Да он не хотел лезть! — вмешался в наш разговор Шерали. — Дерево для такого зверя не препятствие. Во всяком случае, с медведем шутить не стоит. Он добрый, пока не разозлишь его. Но сам первый на людей не нападает. А стоит лишь немного рассердить его, так он и на голый столб вскарабкается.
Шатрама молчал. И я попросил его рассказать, как же он повстречался с медведем.
Упрямый Шатрама всё-таки нашёл родник и увидел возле него стаю куропаток. Одна птица прихрамывала. Носиршатрама решил сначала поймать куропатку, а потом напиться. Да не тут-то было. Только он нагнулся, чтобы схватить птицу, как та увернулась и быстро-быстро заковыляла в кусты. Шатрама — за ней. Ему казалось, ещё немного — и он поймает куропатку, но всякий раз птица увёртывалась. И, наконец, нырнув в густые арчовые заросли, совсем исчезла. Носиршатрама оглянулся — и чуть не присел от страха!… На него шёл огромный медведь! Носиршатрама одним махом вскарабкался на высокую арчу.

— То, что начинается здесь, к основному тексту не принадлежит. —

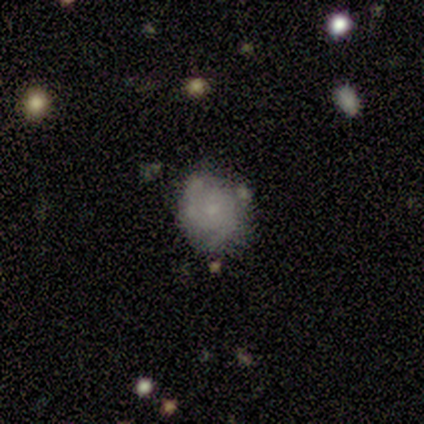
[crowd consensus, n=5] A smooth galaxy with no disk features (40%, tied with featured or disk) that is round (50%, tied with in between). Merging: merger (50%).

— Так я и сидел на ней, пока медведю не надоело и он не ушёл восвояси. А потом я спустился на землю. Здесь и нашёл меня Шерали, — закончил рассказ Шатрама.
— Короче говоря, ты спасся! — заключил я. — Но смотри, в другой раз будь осторожнее. А не то всё расскажу твоему отцу.
— Есть, лежебока! Есть быть осторожным! — вскинув ладонь к виску, отвечал Шатрама.
— Ладно. Посмотрим! — заметил Шерали.
Мы двинулись к тому месту, где оставили ослов и вязанки хвороста.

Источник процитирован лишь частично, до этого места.